■ WORK INSTRUCTION ■
Keep the pictures out while you transcribe the listing below exactly.

*****

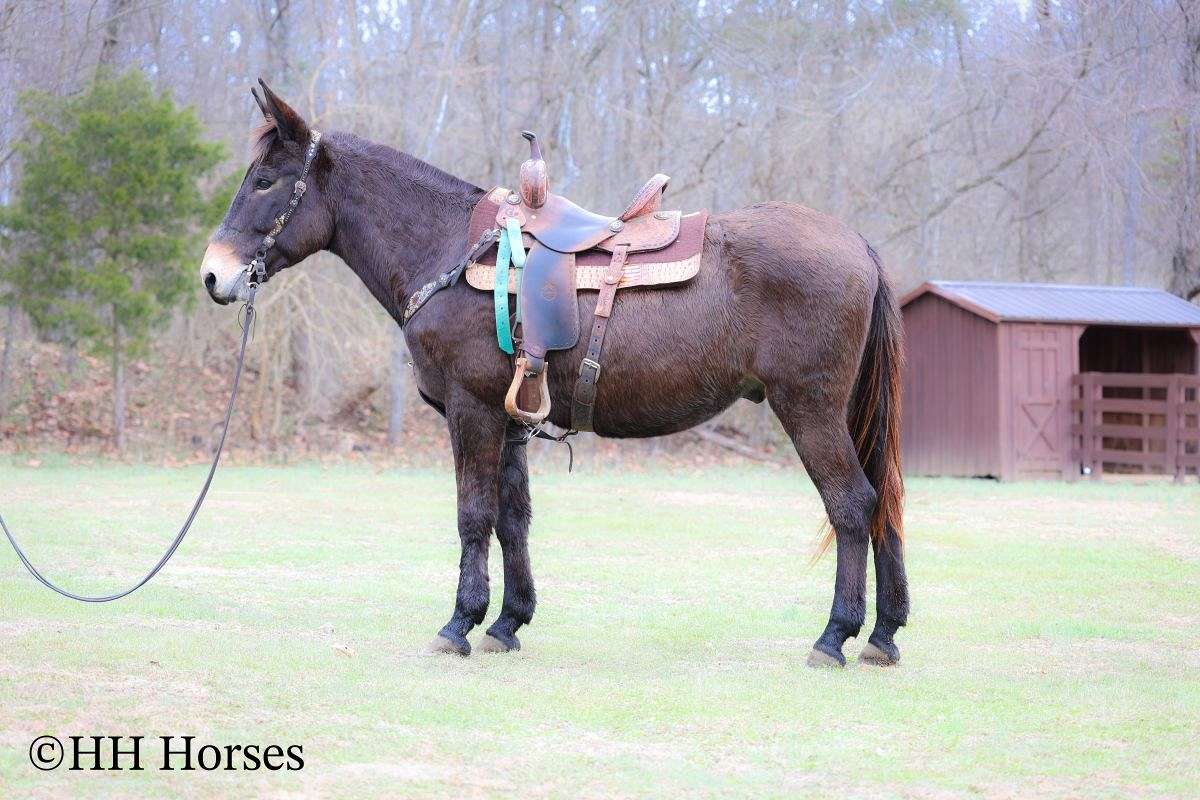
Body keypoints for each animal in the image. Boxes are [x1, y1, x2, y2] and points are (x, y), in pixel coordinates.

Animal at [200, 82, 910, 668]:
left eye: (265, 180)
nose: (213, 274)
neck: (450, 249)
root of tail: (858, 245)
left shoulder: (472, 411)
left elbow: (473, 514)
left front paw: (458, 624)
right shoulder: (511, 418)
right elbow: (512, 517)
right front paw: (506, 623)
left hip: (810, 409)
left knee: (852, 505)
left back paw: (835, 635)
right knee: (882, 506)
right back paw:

*****

■ WRITTEN REPLY ■
Body keypoints for each animal in the image. Boxes are [x1, y1, x2, y2] and points are (x, y), in pixel coordinates.

Animal at [200, 82, 910, 668]:
left eye: (265, 180)
nose: (213, 274)
neck: (450, 249)
root of tail: (858, 245)
left shoulder: (472, 411)
left elbow: (473, 514)
left front paw: (458, 624)
right shoulder: (511, 418)
right elbow: (512, 517)
right front paw: (506, 623)
left hip: (810, 409)
left knee: (852, 505)
left back paw: (835, 635)
right knee: (882, 506)
right back paw:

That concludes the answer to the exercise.